For decades scientists have puzzled over how this transformation to a
fully metallic state - known as "Mott"
metal-insulator transition - occurs.
Condensed-matter spectroscopist D.N. Basov and theorist A.V. Balatsky
argued that the transition begins when tiny metallic puddles begin
forming at sites of impurities or imperfections within the lattice,
and looked out how to make such puddles visible by some sort of "nanoscale
viewer".
The infrared nanoscope developed in the lab of F. Keilmann offered a
fitting solution. This instrument had already yielded widely
recognized results. Recently it enabled infrared spectral inspection
of single viruses of below 20 nm thickness (a human hair is 80 000 nm
thick) or of modern transistors of 65 nm size. D.N. Basov set out to
visit Martinsried for a successful study of Korean-prepared and
characterized VO2 crystals. M. Brehm, then postdoc,
observed the initially structureless, flat crystal becoming, in the
critical temperature region, full of tiny metal inclusions that grew
and finally coalesced. These infrared nanoscope images have revealed
for the first time a new type of metal "phase" characterized by
unusually strong electron correlation existing only during the
transition of the material from its insulating state to its conducting
state.
The infrared nanoscope works at long wavelength of 10 000 nm.

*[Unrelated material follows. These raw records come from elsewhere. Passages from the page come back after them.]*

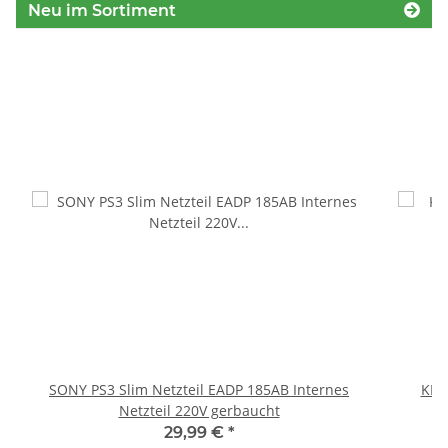
Neu im Sortiment
SONY PS3 Slim Netzteil EADP 185AB Internes
KEM
Netzteil 220V gerbaucht
29,99 €
*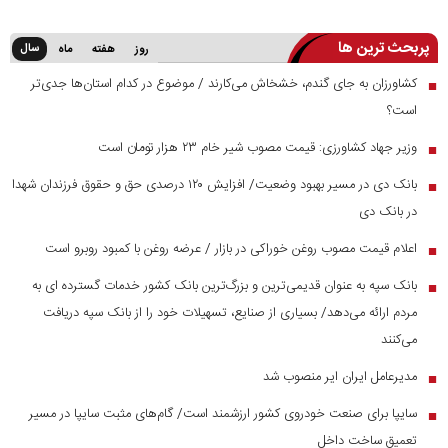
پربحث ترین ها
سال
روز
هفته
ماه
کشاورزان به جای گندم، خشخاش می‌کارند / موضوع در کدام استان‌ها جدی‌تر
■
است؟
وزیر جهاد کشاورزی: قیمت مصوب شیر خام ۲۳ هزار تومان است
■
بانک دی در مسیر بهبود وضعیت/ افزایش ۱۲۰ درصدی حق و حقوق فرزندان شهدا
■
در بانک دی
اعلام قیمت مصوب روغن خوراکی در بازار / عرضه روغن با کمبود روبرو است
■
بانک سپه به عنوان قدیمی‌ترین و بزرگ‌ترین بانک کشور خدمات گسترده ای به
■
مردم ارائه می‌دهد/ بسیاری از صنایع، تسهیلات خود را از بانک سپه دریافت
می‌کنند
مدیرعامل ایران ایر منصوب شد
■
سایپا برای صنعت خودروی کشور ارزشمند است/ گام‌های مثبت سایپا در مسیر
■
تعمیق ساخت داخل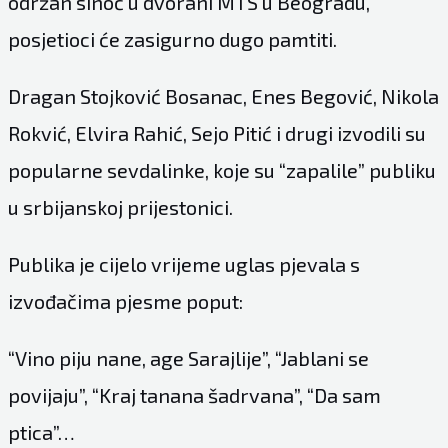
održan sinoć u dvorani MTS u Beogradu,
posjetioci će zasigurno dugo pamtiti.
Dragan Stojković Bosanac, Enes Begović, Nikola
Rokvić, Elvira Rahić, Sejo Pitić i drugi izvodili su
popularne sevdalinke, koje su “zapalile” publiku
u srbijanskoj prijestonici.
Publika je cijelo vrijeme uglas pjevala s
izvođačima pjesme poput:
“Vino piju nane, age Sarajlije”, “Jablani se
povijaju”, “Kraj tanana šadrvana”, “Da sam
ptica”…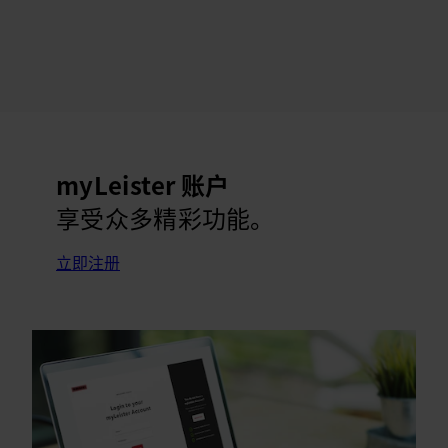
myLeister 账户
享受众多精彩功能。
立即注册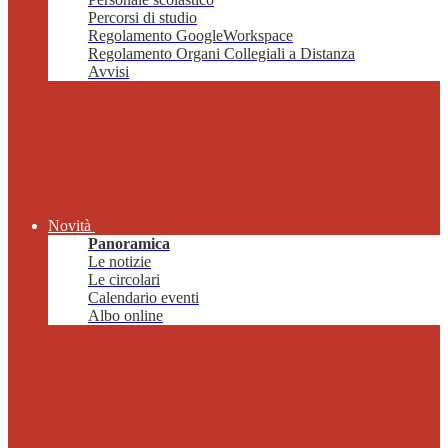
Percorsi di studio
Regolamento GoogleWorkspace
Regolamento Organi Collegiali a Distanza
Avvisi
Novità
Panoramica
Le notizie
Le circolari
Calendario eventi
Albo online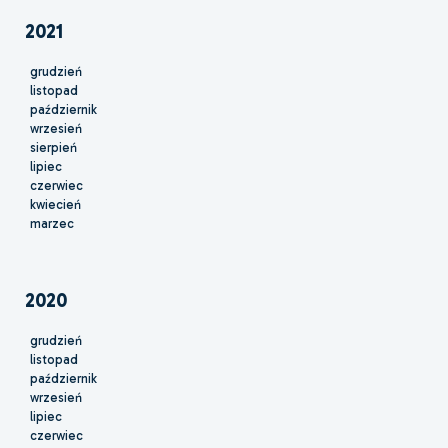
2021
grudzień
listopad
październik
wrzesień
sierpień
lipiec
czerwiec
kwiecień
marzec
2020
grudzień
listopad
październik
wrzesień
lipiec
czerwiec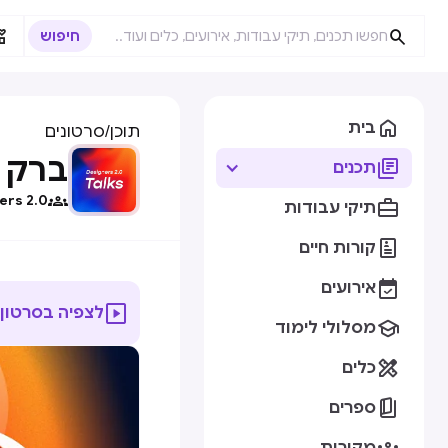



בית
תוכן
/
סרטונים
ברק ד

תכנים

ers 2.0

תיקי עבודות

קורות חיים

אירועים

לצפיה בסרטון

מסלולי לימוד

כלים

ספרים


It is
capable of resolving these tiny objects only because its light is
virtually fine-focused by the AFM's probing tip. This mechanism is
akin to how an automobile antenna concentrates radio waves into the
receiver. The metal puddles highly reflect the infrared nano-focus and
thus become highlighted in the image.
The new findings will help researchers worldwide better describe and
understand underlying physical laws of how charges propagate through
correlated materials. The research could help
materials scientist understand how to precisely dope a material with
specific atoms in order to optimize conducting or superconducting
behaviour or, conversely, to create materials impervious to electrical
conductivity or magnetic influences.
"What is extremely exciting about this research
is that four different laboratories with complementary disciplines
cooperated to use this infrared nanoscope in its first successful
application for solving a solid-state physics puzzle," Keilmann said.